There are good reasons not to file a Chapter 7 bankruptcy, even if you are eligible to do so. First, not all debts are eliminated in Chapter 7. Second, you may lose property or a business that you want to keep.
There are two basic rules for a personal Chapter 7 Bankruptcy. Rule 1: bankruptcy eliminates any legal obligation to pay debts that existed when the bankruptcy case was filed. Rule 2: property will be taken and sold to pay the creditors. For most people, Rule 1 is generally true and Rule 2 is generally false.
Rule No. 1: Elimination of the Debt
Most debts are eliminated in a Chapter 7 bankruptcy. There are three major exceptions to this rule. First, Congress has decided that some types of debts cannot be affected by bankruptcy. These debts are described as "non-dischargeable". Second, you may want to keep some debts such as debts to family members or car loans. The bankruptcy law provides a formal process for you to keep these debts called "reaffirmation" and the debts are "reaffirmed". Third are debts which are secured by your home, your car or other property. While the debts are technically eliminated, you will lose the property if they are not paid. As a practical matter, these debts survive bankruptcy if you want to keep the property.

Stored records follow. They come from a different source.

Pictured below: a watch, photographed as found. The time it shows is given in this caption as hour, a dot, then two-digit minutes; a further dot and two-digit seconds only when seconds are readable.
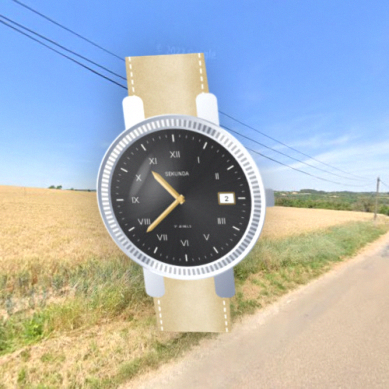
10.38
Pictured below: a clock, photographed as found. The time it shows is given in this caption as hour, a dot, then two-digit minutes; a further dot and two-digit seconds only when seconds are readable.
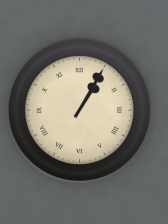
1.05
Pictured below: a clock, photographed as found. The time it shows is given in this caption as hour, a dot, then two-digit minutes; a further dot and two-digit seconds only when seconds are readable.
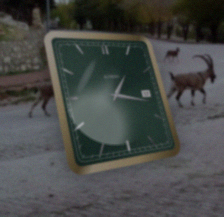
1.17
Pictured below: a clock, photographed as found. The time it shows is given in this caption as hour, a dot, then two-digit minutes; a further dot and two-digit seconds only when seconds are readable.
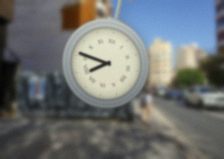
7.46
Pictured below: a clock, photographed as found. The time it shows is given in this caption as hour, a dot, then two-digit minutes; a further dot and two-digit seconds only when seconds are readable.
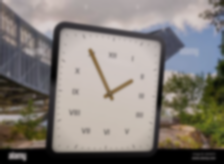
1.55
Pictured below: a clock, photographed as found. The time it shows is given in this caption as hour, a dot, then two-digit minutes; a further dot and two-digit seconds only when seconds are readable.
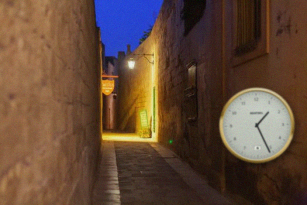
1.26
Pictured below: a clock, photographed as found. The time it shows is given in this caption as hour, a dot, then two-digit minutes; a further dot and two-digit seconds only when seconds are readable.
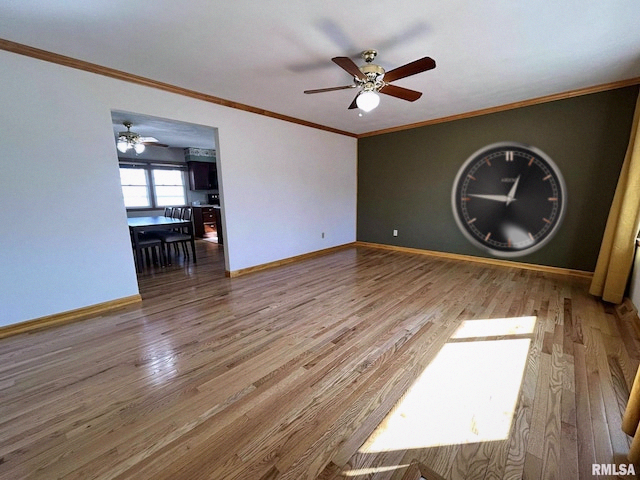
12.46
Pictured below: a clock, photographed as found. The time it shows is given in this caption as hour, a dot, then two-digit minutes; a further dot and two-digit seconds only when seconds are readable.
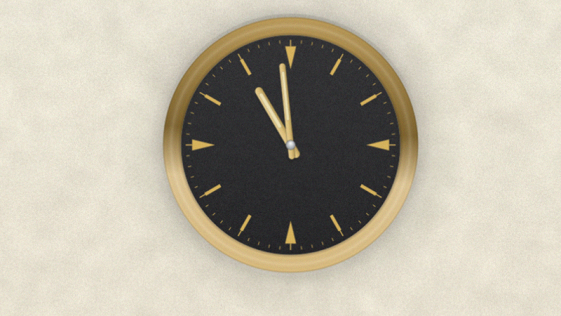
10.59
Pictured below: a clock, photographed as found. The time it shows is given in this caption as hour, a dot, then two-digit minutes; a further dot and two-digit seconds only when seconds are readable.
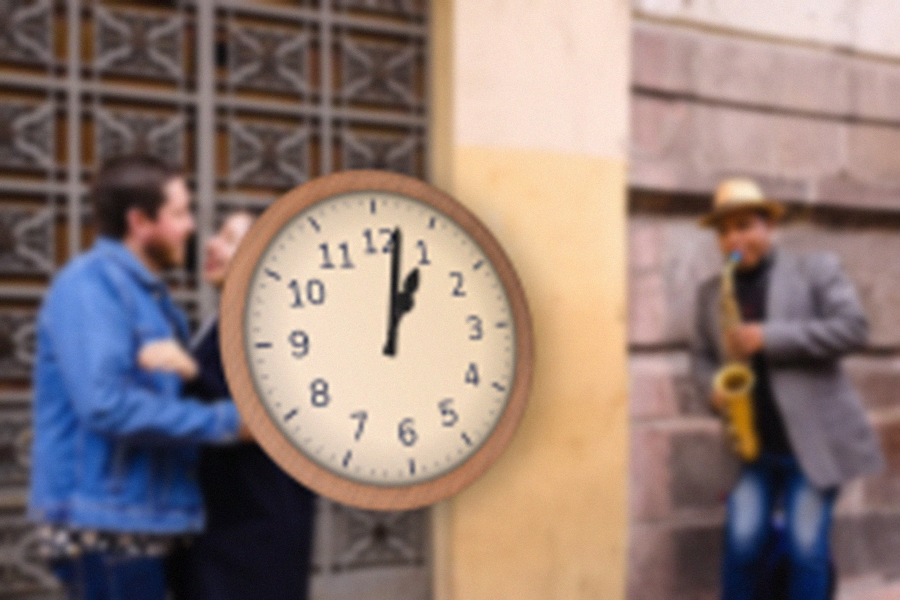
1.02
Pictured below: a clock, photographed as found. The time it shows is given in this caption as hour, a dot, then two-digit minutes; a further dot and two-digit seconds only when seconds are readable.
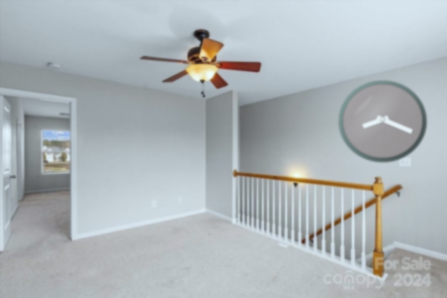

Non-dischargeable debts are those which have not been "discharged". Your legal obligation to pay the debt, and the creditor's right to force you to pay the debt both remain even after the bankruptcy case is over. The debts which Congress has chosen to make non-dischargeable reflects policy decisions and, in many cases, the efforts of lobbyists. There are more than 20 different categories of non-dischargeable debts. Here is a partial list of those which are most common:
* Most, but not all taxes
* Child, spousal and family support debts
* Non-support debts which are related to a divorce or separation
* Most, but not all student loans
* Damages caused by driving, flying or boating under the influence
* Debts related to false statements (such as loan applications) or fraud
* Damages caused by intentional injuries
* Stolen money held in trust
If you want to keep, or reaffirm, certain debts, your request must be reviewed and approved by the Bankruptcy Court. The 2005 changes to the bankruptcy laws may make your lawyer responsible for the payment of any debts which you want to reaffirm. The Courts have not yet had a chance to decide whether this is a real risk to your attorney. Because of the risk, however, the lawyers in our office will NOT help you with the reaffirmation process. Don't worry. If you want to reaffirm a debt, the creditor involved will be only too happy to help guide you through the process.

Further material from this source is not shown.